La majorité républicaine du Sénat américain était en train de réécrire précipitamment son projet de réforme de la fiscalité jeudi soir, reportant à vendredi la suite des débats et des votes sur cette grande promesse de campagne du président Donald Trump.

Le chef de la majorité, Mitch McConnell, a annoncé que les débats se poursuivaient, mais qu'aucun vote sur des amendements n'aurait plus lieu jeudi soir, contrairement à ce qui était initialement prévu. Les sénateurs ont été priés de revenir vendredi à 11 h.

La cause du problème est la disqualification technique, par un office parlementaire, d'un article qui se trouvait en contravention avec la procédure budgétaire spéciale utilisée par la majorité. Cet article visait à remonter automatiquement les taux des impôts dans plusieurs années en cas de déficit public plus grand que prévu.

Les sénateurs sont donc repartis négocier en coulisses pour trouver un compromis satisfaisant pour les membres inquiets d'un creusement du déficit public.

S'ils en trouvaient un, il pourraient adopter dès vendredi la baisse d'impôt, ce qui représenterait une grande victoire politique pour Donald Trump.

La majorité républicaine est relativement soudée sur l'architecture de la réforme: une forte baisse d'impôts pour les entreprises et pour les particuliers, ainsi qu'une grande simplification fiscale qui permettrait aux Américains de remplir leur déclaration d'impôts sur une «carte postale», alors qu'aujourd'hui des millions de contribuables utilisent des logiciels payants ou des comptables pour remplir leurs feuilles d'impôts.

Le but affiché: soulager la classe moyenne et doper la croissance.

Jeudi matin, l'optimisme dominait. John McCain, l'un des trois sénateurs qui avait coulé l'abrogation de la loi santé de Barack Obama cet été, a annoncé qu'il voterait «oui», et plusieurs sénateurs promettaient que le vote final serait positif.

Mais il y a 52 républicains sur 100 sièges, et la majorité n'a donc droit qu'à deux défections, tous les démocrates étant opposés.

Déficit public

Certains conservateurs, emmenés par Bob Corker et Jeff Flake, s'inquiètent de voir leur parti fouler aux pieds l'orthodoxie budgétaire qu'il a longtemps prêchée lorsque Barack Obama occupait la Maison-Blanche.

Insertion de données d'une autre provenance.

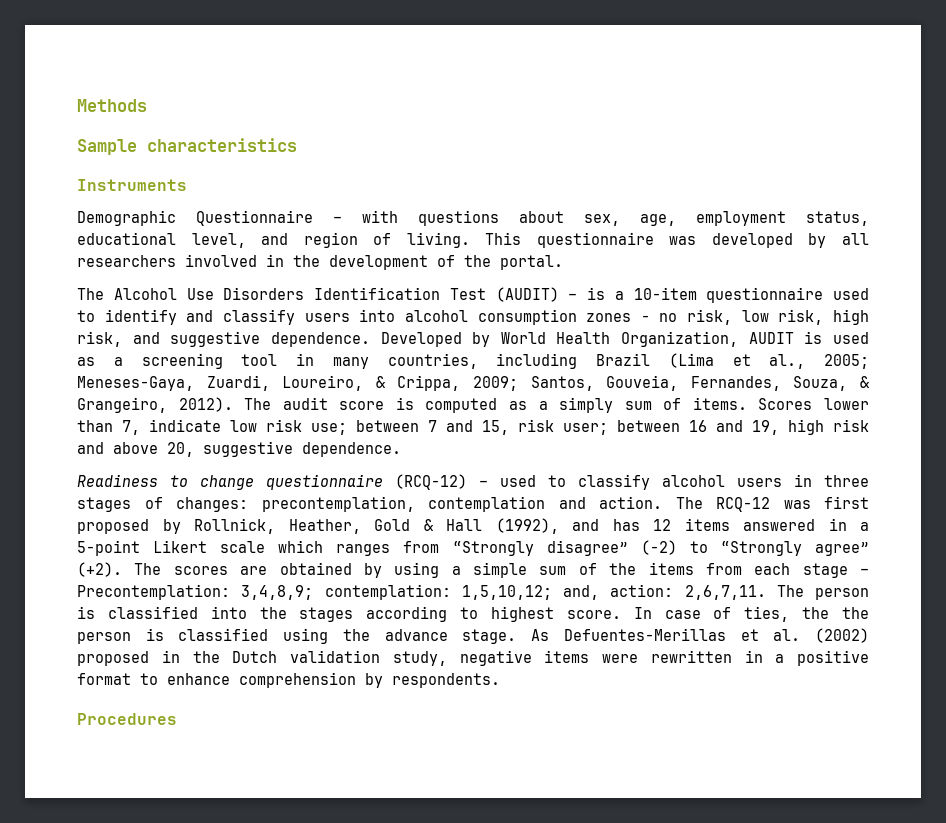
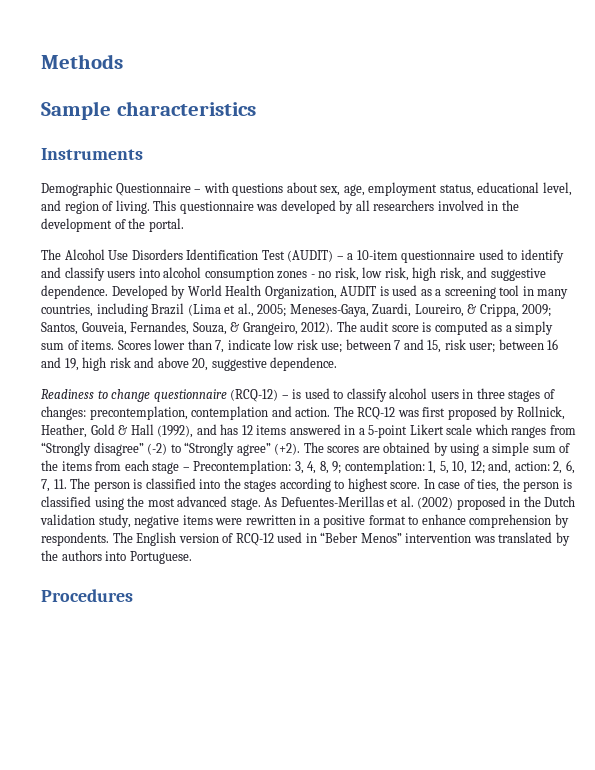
[587,287,605,300] is -> (344, 258) none
(488, 483) none -> [292,389,302,399] is
[241,584,766,600] 3,4,8,9; contemplation: 1,5,10,12; and, action: 2,6,7,11. -> [294,460,575,474] [41,479,67,492] 3, 4, 8, 9; contemplation: 1, 5, 10, 12; and, action: 2, 6, 7, 11.
[842,607,870,619] the -> (520, 483) none
[384,629,448,641] advance -> [147,496,228,507] most advanced
(500, 680) none -> [112,532,570,546] [41,550,192,564] The English version of RCQ-12 used in “Beber Menos” intervention was translated by the authors into Portuguese.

La réforme ajoutera en effet 1000 milliards de dollars aux déficits publics sur la prochaine décennie, selon une nouvelle analyse publiée jeudi par le Joint Committee on Taxation.

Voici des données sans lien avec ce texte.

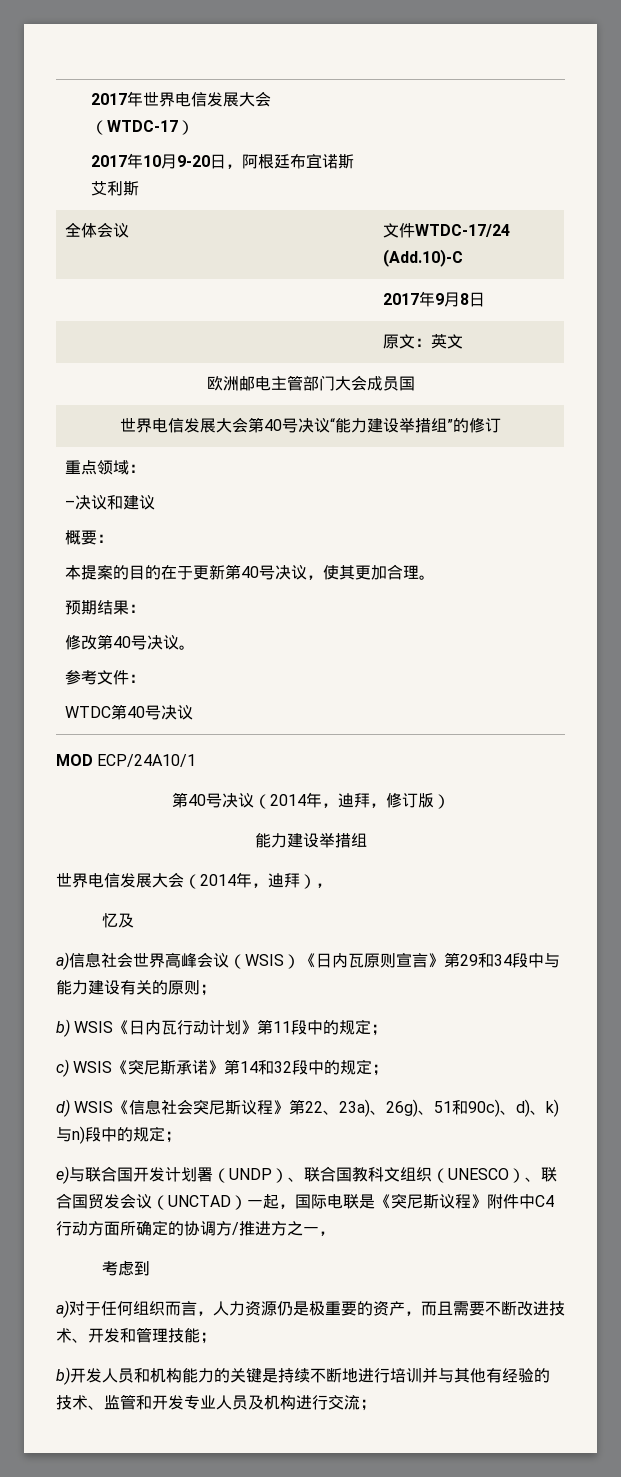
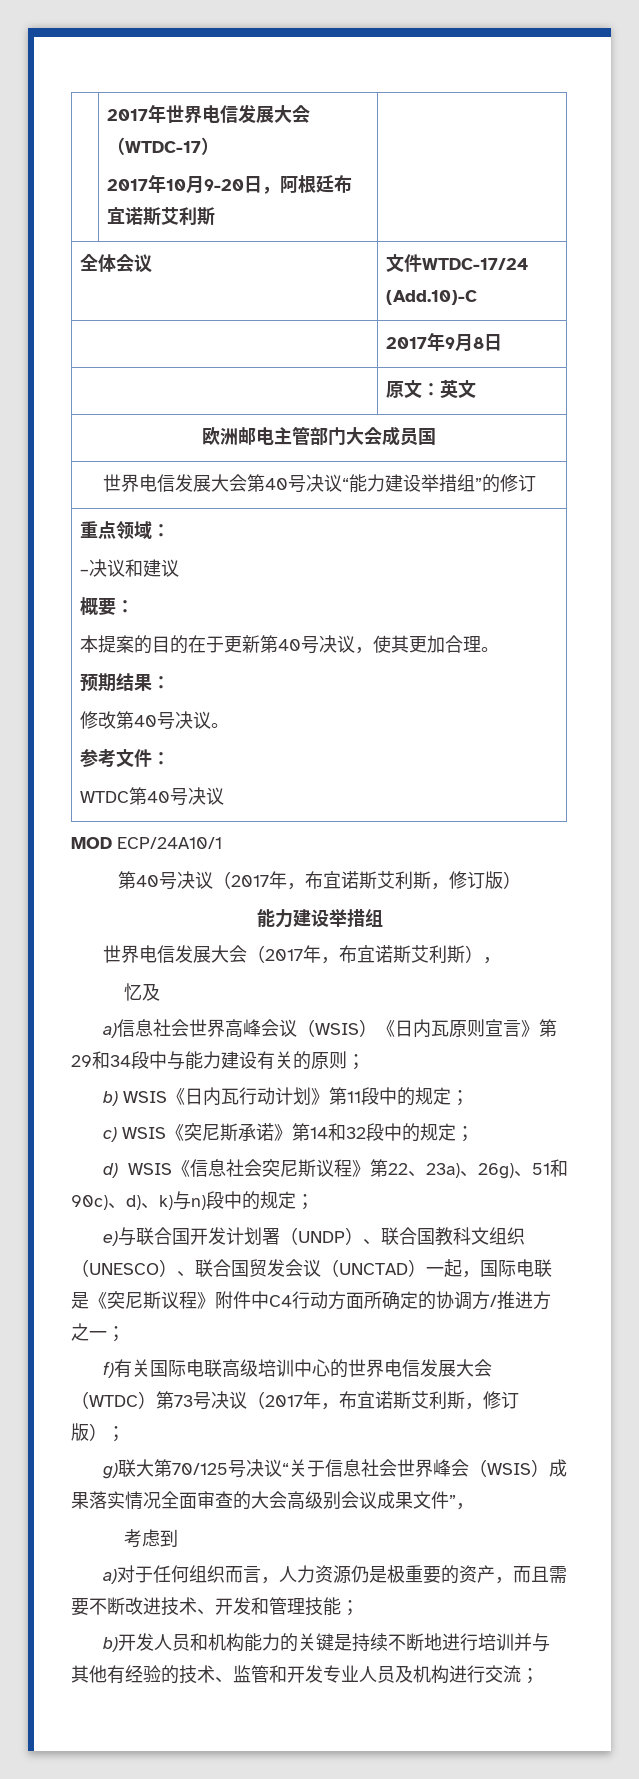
[269,792,370,808] 2014年，迪拜 -> [231,871,431,890] 2017年，布宜诺斯艾利斯
[200,872,300,888] 2014年，迪拜 -> [265,945,466,964] 2017年，布宜诺斯艾利斯
(319, 1230) none -> [107,1326,125,1342] [103,1359,493,1378] [71,1391,519,1410] [71,1423,125,1442] [102,1459,568,1479] [71,1491,456,1510] ； // f)有关国际电联高级培训中心的世界电信发展大会（WTDC）第73号决议（2017年，布宜诺斯艾利斯，修订版）； // g)联大第70/125号决议“关于信息社会世界峰会（WSIS）成果落实情况全面审查的大会高级别会议成果文件”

Ces experts estiment que la baisse d'impôts coûtera 1400 milliards de dollars aux comptes publics entre 2018 et 2027, qui seront partiellement compensés par environ 400 milliards de recettes fiscales générées par un regain de croissance du PIB estimé à 0,8 points par an en moyenne sur la décennie.

D'autres républicains transigent sur tel ou tel article: le taux d'imposition des sociétés en nom propre, les avantages fiscaux pour les familles avec enfants, ou encore la suppression, glissée dans le plan, de l'obligation de souscrire une assurance maladie, qui est l'un des piliers d'«Obamacare». Même le taux final de l'impôt sur les sociétés pourrait être de 21 ou 22%, au lieu des 20% réclamés par Donald Trump (actuellement, ce taux est de 35%).

Enfin, l'inclusion d'une mesure qui ouvrirait des terres protégées de l'Alaska aux forages pétroliers est contestée par de nombreux démocrates et pourrait être rejetée pour des raisons techniques.

Mais pour le milliardaire, les républicains n'ont pas le droit à l'échec: «Les républicains ont le Sénat, les républicains ont la Chambre, les républicains ont la Maison-Blanche. C'est très inhabituel. Nous devons saisir cette chance pour libérer notre économie», a-t-il déclaré mercredi.

Si la réforme est adoptée par les sénateurs, il faudra harmoniser leur projet avec celui adopté le 16 novembre par la Chambre des représentants. Les deux chambres sont dominées par les républicains, mais leurs plans diffèrent sur certains détails.

L'opposition démocrate, unie contre le projet, argumentera de son côté que la voiture est trop chère et ne profitera qu'aux riches. Des analyses montrent que tous les niveaux de revenus gagneront en pouvoir d'achat, mais que les 5% de ménages les plus aisés profiteront relativement plus de la refonte.